I wondered if it was the new game Corey was working on. “How?” I asked. “I mean, what did he do? How did these bad guys find him? So he left his name in the code? That’s a thing?”
“He learned it when he was younger.” Brandon pursed his lips and then bent his head down. He rubbed at the blond bits of hair at his temples and then across his eyebrows. “He’s way too smart. With the way our parents are, they wanted us to be on athletic teams and it was his way of rebelling. If he could be exceptionally good at something else, maybe our dad would give up demanding we participate in sports all the time.”
I bit my lip, sitting back, and crossing my arms across my chest. I’d not heard about any of their parents or any other relatives. They all knew about mine. “So your father was mean?”
“He wasn’t abusive. He was going to turn us into sport stars,” he said. “The Henshaw Twins. The trouble was neither one of us cared. We didn’t want to be recognized as a pair. We wanted to be individuals and we didn’t like him telling us what to do and what to participate in. Corey didn’t like sports. I didn’t like the sports my father picked out as money-makers. I prefer surfing over basketball or football or hockey. And you can’t really succeed at a game unless you really want to be there.”
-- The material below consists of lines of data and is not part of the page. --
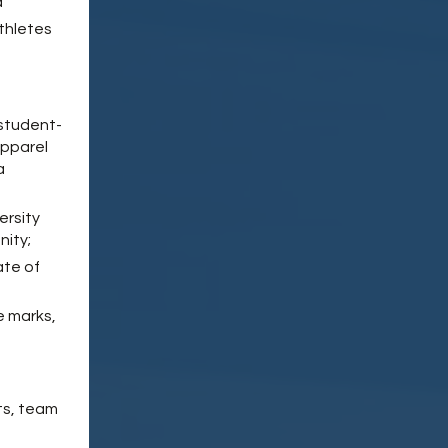
d
thletes
 student-
apparel
a
ersity
nity;
ate of
e marks,
ts, team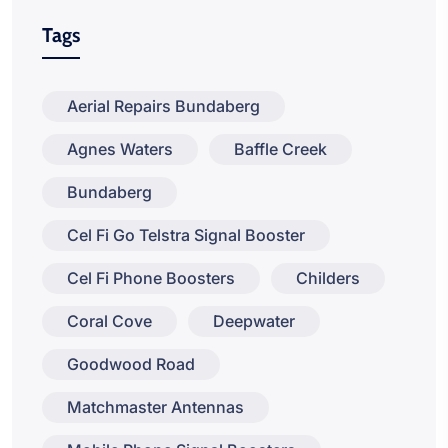
Tags
Aerial Repairs Bundaberg
Agnes Waters
Baffle Creek
Bundaberg
Cel Fi Go Telstra Signal Booster
Cel Fi Phone Boosters
Childers
Coral Cove
Deepwater
Goodwood Road
Matchmaster Antennas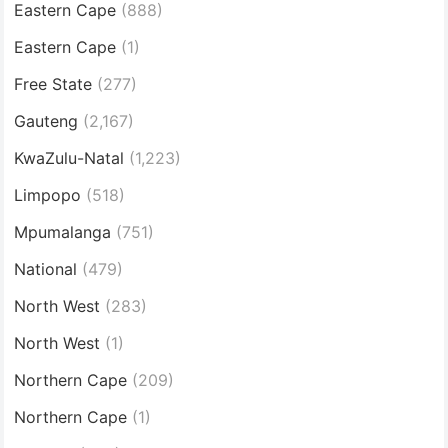
Eastern Cape
(888)
Eastern Cape
(1)
Free State
(277)
Gauteng
(2,167)
KwaZulu-Natal
(1,223)
Limpopo
(518)
Mpumalanga
(751)
National
(479)
North West
(283)
North West
(1)
Northern Cape
(209)
Northern Cape
(1)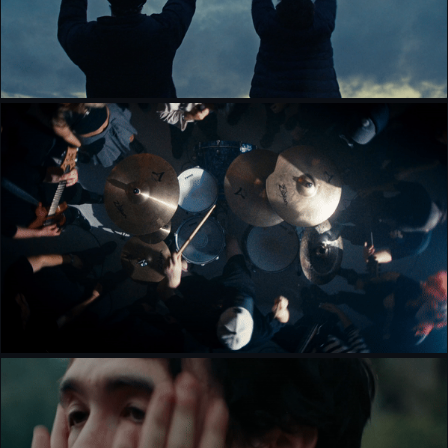
KILA KOSA - PULSE [MUSIC VIDEO]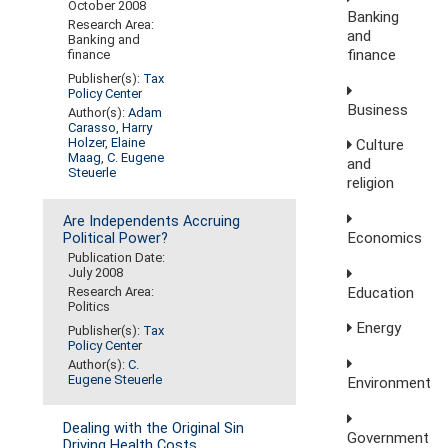
October 2008
Banking
Research Area:
and
Banking and
finance
finance
Publisher(s):
Tax
Policy Center
Business
Author(s):
Adam
Carasso
,
Harry
Holzer
,
Elaine
Culture
Maag
,
C. Eugene
and
Steuerle
religion
Are Independents Accruing
Economics
Political Power?
Publication Date:
July 2008
Education
Research Area:
Politics
Energy
Publisher(s):
Tax
Policy Center
Author(s):
C.
Eugene Steuerle
Environment
Dealing with the Original Sin
Government
Driving Health Costs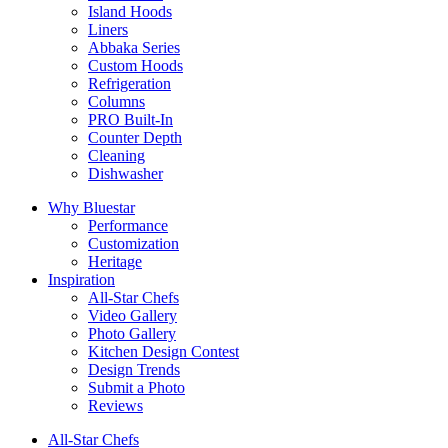
Island Hoods
Liners
Abbaka Series
Custom Hoods
Refrigeration
Columns
PRO Built-In
Counter Depth
Cleaning
Dishwasher
Why Bluestar
Performance
Customization
Heritage
Inspiration
All-Star Chefs
Video Gallery
Photo Gallery
Kitchen Design Contest
Design Trends
Submit a Photo
Reviews
All-Star Chefs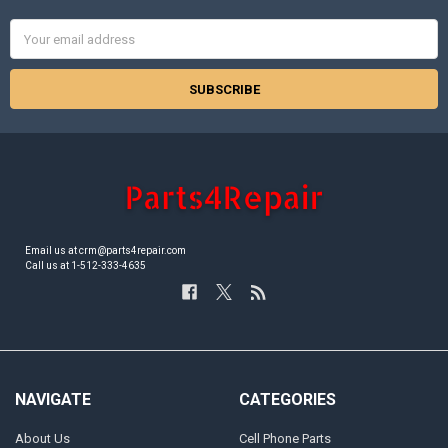
Email
Address
Email us at crm@parts4repair.com
Call us at 1-512-333-4635
NAVIGATE
CATEGORIES
About Us
Cell Phone Parts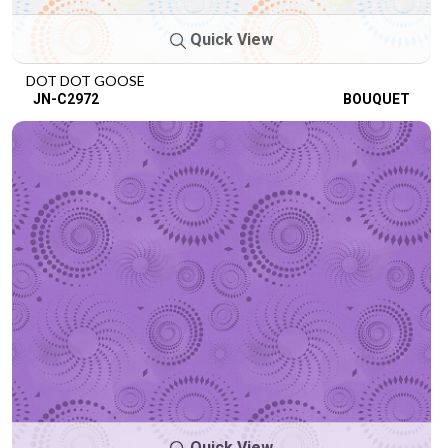
Quick View
DOT DOT GOOSE
JN-C2972
BOUQUET
Quick View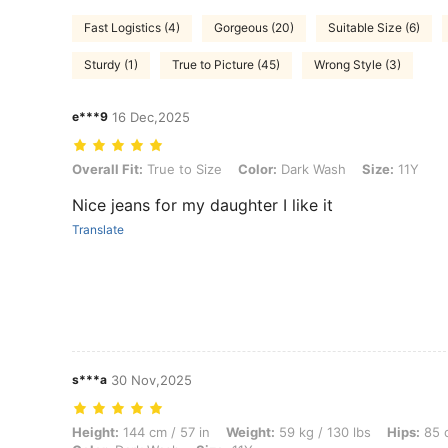
Fast Logistics (4)
Gorgeous (20)
Suitable Size (6)
Sturdy (1)
True to Picture (45)
Wrong Style (3)
e***9
16 Dec,2025
Overall Fit: True to Size, Color: Dark Wash, Size: 11Y
Overall Fit:
True to Size
Color:
Dark Wash
Size:
11Y
Nice jeans for my daughter I like it
Translate
s***a
30 Nov,2025
Height: 144 cm / 57 in, Weight: 59 kg / 130 lbs, Hips: 85 cm / 33 in, 
Height:
144 cm / 57 in
Weight:
59 kg / 130 lbs
Hips:
85 c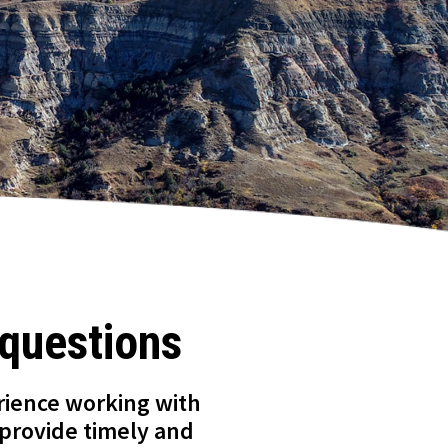
 questions
rience working with
 provide timely and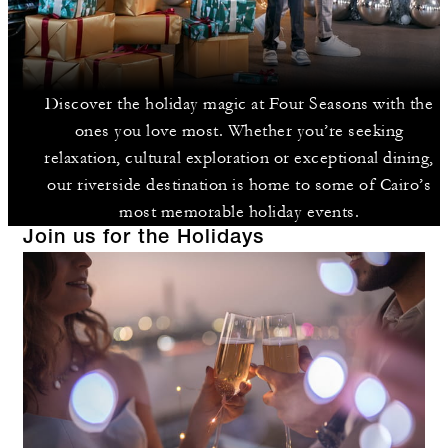
Discover the holiday magic at Four Seasons with the
ones you love most. Whether you’re seeking
relaxation, cultural exploration or exceptional dining,
our riverside destination is home to some of Cairo’s
most memorable holiday events.
Join us for the Holidays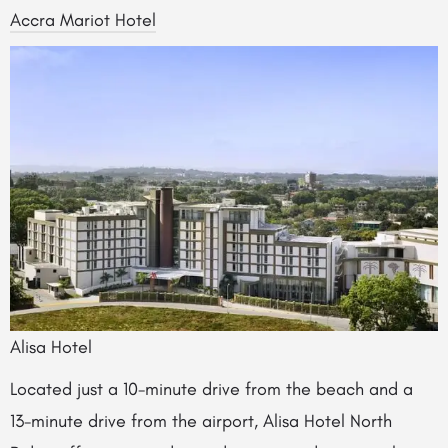
Accra Mariot Hotel
Alisa Hotel
Located just a 10-minute drive from the beach and a
13-minute drive from the airport, Alisa Hotel North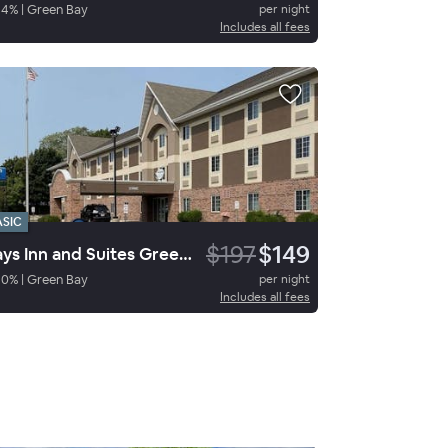
84
%
|
Green Bay
per night
Includes all fees
ASIC
$197
$149
Days Inn and Suites Green Bay
90
%
|
Green Bay
per night
Includes all fees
I couldn’t imagine Corey playing basketball for a living. Not that he wasn’t athletic in his own way. He was really strong. I’d watched him lift hundreds of pounds of metal, roofing material, and wood in the couple of weeks we’d spent fixing up old homes in the North Charleston area. For a nerdling, he had an admirable body. “So how did he end up with this security packet thing? Why did he even make it?”